Study material:
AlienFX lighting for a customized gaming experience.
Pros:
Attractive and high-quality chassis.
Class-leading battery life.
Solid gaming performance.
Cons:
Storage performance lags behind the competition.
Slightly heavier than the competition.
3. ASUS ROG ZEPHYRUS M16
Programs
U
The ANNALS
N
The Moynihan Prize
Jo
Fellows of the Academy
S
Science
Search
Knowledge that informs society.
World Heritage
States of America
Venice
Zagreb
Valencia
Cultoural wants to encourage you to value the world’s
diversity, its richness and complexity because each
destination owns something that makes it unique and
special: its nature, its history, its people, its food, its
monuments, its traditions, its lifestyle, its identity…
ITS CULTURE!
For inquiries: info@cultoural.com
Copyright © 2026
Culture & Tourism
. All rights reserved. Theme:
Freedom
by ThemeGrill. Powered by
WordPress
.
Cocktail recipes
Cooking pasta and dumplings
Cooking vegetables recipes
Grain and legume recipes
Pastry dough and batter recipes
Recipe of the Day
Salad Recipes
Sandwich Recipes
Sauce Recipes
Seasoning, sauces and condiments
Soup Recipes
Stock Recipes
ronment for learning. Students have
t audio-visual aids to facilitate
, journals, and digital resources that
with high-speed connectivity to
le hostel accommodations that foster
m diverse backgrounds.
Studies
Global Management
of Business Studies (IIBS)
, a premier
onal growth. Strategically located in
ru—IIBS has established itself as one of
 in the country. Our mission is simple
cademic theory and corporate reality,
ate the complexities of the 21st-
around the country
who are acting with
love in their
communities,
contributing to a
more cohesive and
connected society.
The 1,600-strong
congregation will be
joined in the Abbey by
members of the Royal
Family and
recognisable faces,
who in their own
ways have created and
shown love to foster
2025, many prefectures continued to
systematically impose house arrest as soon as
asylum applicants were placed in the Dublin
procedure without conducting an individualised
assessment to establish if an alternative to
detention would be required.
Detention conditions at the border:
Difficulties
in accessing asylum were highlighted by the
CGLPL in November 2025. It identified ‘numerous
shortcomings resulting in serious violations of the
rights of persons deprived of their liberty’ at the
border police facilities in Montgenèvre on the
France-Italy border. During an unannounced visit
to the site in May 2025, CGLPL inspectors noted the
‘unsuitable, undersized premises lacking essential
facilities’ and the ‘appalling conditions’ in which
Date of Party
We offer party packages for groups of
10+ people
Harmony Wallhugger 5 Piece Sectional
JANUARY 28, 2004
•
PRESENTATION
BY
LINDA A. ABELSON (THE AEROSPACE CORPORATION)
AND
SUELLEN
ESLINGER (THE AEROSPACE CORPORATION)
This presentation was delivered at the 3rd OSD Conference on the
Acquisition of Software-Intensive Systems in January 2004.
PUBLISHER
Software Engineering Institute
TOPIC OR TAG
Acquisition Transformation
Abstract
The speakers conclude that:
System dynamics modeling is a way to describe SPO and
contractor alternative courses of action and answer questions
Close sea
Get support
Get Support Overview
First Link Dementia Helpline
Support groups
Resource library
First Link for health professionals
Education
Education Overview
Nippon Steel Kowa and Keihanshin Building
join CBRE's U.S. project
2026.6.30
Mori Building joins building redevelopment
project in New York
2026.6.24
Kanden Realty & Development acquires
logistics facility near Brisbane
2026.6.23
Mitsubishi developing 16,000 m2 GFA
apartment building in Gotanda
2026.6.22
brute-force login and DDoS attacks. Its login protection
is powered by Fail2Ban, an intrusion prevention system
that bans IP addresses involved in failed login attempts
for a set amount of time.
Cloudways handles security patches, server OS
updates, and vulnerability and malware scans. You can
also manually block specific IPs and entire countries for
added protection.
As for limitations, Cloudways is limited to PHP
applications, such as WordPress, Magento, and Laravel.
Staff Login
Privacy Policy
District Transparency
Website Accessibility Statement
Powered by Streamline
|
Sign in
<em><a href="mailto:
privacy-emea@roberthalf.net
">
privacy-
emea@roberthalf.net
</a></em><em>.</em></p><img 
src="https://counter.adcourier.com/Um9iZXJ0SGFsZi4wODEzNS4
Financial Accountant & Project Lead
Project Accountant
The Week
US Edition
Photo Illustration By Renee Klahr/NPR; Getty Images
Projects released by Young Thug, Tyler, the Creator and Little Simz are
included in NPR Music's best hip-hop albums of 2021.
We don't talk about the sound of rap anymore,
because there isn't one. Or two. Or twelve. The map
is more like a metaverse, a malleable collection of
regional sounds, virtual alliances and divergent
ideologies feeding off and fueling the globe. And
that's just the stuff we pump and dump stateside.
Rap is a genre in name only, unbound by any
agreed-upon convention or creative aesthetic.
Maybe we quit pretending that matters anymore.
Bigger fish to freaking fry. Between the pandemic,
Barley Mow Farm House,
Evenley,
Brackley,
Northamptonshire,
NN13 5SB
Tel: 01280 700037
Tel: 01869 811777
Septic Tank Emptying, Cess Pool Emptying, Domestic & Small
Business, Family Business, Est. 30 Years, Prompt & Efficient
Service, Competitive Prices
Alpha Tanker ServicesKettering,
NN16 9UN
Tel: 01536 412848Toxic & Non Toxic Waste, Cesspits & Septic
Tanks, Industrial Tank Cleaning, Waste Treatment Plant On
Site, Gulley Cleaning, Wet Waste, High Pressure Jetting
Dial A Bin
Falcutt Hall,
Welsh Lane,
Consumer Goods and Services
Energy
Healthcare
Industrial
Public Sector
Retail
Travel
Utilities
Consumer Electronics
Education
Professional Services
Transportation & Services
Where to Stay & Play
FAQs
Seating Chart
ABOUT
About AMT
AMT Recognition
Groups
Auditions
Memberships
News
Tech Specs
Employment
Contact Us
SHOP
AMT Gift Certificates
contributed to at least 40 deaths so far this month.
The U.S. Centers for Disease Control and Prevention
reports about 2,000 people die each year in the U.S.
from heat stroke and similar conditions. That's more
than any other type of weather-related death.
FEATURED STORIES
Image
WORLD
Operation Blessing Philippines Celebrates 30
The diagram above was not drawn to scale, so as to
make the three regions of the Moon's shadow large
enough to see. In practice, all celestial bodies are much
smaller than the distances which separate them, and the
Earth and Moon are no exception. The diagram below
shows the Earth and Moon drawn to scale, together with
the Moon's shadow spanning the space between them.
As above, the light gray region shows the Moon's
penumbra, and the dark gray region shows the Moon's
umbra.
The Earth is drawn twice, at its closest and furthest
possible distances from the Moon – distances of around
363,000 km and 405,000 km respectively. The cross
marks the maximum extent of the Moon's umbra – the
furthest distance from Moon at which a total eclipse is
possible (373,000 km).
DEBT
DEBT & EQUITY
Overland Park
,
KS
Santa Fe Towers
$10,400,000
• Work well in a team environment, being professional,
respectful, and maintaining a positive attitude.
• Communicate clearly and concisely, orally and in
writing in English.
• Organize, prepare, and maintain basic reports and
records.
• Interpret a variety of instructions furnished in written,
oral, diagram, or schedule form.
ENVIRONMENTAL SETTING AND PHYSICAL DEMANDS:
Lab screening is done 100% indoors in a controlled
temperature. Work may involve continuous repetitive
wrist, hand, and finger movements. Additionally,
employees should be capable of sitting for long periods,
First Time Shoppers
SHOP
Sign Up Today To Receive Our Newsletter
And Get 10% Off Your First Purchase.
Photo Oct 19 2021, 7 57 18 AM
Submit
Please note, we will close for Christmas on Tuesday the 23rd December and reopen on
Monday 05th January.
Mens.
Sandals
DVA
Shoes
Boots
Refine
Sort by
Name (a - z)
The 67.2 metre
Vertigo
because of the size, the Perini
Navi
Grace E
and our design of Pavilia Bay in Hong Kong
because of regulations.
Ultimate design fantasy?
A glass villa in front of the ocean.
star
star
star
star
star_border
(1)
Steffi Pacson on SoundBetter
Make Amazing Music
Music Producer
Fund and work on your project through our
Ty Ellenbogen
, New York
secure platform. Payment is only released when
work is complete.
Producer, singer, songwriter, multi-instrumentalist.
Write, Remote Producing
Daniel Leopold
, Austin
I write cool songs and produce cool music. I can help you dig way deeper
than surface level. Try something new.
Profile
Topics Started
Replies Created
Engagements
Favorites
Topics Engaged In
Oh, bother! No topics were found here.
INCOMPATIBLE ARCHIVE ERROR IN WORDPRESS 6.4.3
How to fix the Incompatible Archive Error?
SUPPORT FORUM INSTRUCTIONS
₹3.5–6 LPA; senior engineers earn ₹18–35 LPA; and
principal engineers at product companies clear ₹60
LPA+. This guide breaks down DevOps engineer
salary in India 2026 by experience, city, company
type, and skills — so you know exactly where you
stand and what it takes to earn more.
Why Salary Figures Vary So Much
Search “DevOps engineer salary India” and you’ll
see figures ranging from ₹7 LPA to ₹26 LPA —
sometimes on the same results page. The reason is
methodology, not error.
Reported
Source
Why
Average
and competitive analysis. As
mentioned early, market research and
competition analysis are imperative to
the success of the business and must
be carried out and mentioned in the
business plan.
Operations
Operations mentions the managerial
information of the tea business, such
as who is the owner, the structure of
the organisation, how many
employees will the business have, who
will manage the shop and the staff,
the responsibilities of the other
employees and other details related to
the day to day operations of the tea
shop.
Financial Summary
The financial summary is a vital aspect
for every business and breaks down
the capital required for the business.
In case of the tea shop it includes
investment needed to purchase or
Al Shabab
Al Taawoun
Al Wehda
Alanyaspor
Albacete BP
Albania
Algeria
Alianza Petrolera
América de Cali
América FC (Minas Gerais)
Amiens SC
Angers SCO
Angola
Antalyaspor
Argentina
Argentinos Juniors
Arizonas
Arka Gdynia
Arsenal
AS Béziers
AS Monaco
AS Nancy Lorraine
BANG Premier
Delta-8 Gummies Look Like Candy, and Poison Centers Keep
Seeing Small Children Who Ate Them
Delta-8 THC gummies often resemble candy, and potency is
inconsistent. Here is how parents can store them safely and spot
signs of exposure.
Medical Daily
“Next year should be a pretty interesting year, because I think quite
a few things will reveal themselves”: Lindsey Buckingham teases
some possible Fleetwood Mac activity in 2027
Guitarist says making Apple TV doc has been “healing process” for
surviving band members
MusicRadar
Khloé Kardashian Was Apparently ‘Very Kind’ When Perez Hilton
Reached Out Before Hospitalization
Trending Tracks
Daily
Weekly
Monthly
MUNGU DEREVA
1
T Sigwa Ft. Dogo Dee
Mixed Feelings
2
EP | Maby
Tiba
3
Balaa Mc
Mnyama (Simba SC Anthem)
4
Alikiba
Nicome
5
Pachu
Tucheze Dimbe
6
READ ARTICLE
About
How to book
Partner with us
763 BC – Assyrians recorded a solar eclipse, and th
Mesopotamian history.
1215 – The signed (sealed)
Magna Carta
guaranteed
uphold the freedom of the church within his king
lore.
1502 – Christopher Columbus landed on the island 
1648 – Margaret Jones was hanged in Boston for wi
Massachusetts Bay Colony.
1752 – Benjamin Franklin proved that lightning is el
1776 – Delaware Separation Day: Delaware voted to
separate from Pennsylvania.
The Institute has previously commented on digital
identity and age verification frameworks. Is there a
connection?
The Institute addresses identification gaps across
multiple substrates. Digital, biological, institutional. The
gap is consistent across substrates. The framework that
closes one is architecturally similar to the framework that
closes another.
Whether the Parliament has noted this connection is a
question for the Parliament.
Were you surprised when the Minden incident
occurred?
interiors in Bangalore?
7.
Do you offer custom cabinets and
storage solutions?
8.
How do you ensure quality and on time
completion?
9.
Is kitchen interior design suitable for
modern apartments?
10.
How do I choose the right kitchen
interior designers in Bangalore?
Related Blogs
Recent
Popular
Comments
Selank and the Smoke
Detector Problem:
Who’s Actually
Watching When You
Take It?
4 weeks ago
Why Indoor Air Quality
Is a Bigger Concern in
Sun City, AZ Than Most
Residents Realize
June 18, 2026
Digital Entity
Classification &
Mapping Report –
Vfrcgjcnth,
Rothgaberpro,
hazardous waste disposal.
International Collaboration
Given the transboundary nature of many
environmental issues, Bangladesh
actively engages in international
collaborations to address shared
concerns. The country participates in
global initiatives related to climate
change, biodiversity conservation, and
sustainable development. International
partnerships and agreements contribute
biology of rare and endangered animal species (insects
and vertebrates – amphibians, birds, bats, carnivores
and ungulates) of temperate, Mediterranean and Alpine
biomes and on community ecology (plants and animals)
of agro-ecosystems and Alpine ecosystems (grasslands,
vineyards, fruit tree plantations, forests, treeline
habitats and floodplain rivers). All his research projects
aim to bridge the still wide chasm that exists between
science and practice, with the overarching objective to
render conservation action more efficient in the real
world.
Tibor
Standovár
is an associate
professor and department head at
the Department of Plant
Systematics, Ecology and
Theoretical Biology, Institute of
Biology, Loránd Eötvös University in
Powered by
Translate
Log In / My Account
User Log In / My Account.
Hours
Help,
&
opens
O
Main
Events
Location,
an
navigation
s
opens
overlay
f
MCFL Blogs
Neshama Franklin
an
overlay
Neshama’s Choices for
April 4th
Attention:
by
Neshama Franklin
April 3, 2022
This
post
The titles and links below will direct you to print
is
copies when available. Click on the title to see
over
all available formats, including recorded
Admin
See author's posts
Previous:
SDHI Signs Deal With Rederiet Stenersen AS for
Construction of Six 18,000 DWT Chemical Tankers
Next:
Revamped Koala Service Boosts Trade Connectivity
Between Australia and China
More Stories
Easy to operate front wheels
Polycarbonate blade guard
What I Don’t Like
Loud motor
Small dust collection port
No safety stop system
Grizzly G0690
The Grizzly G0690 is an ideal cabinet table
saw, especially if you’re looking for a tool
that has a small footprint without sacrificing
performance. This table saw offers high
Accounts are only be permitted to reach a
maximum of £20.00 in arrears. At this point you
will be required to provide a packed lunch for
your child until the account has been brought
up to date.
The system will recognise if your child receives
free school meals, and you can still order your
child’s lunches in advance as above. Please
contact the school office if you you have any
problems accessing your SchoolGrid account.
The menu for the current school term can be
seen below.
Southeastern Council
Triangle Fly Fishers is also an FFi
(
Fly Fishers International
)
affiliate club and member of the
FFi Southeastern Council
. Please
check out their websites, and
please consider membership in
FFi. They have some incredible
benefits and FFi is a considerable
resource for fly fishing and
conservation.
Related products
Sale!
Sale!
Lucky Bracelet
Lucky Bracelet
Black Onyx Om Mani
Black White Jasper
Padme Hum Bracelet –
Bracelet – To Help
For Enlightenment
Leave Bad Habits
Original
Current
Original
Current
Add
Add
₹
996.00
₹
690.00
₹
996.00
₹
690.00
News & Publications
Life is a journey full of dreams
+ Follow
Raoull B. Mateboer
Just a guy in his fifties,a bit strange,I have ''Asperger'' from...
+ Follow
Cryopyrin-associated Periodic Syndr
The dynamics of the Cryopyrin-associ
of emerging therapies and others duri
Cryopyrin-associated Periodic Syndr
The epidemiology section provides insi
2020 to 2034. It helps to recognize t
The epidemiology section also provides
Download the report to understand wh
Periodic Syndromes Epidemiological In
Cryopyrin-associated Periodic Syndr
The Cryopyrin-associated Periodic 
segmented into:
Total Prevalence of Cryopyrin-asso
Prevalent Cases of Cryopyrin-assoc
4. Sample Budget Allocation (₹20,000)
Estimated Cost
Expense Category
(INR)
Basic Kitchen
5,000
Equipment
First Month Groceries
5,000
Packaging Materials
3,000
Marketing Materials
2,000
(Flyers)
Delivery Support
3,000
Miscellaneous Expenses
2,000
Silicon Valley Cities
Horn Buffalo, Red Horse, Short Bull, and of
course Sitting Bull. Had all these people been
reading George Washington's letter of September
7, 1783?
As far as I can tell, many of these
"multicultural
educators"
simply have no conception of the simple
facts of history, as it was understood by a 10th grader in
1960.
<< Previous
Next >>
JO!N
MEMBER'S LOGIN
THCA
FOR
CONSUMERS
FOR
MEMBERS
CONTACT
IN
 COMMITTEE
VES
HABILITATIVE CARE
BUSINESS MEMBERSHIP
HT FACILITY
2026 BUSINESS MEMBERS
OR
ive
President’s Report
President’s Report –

Exercise details: Print exactly the lines above from the one with "June 18, 2026" to the one with "change, biodiversity conservation, and", including both.

Answer section:
June 18, 2026
Digital Entity
Classification &
Mapping Report –
Vfrcgjcnth,
Rothgaberpro,
hazardous waste disposal.
International Collaboration
Given the transboundary nature of many
environmental issues, Bangladesh
actively engages in international
collaborations to address shared
concerns. The country participates in
global initiatives related to climate
change, biodiversity conservation, and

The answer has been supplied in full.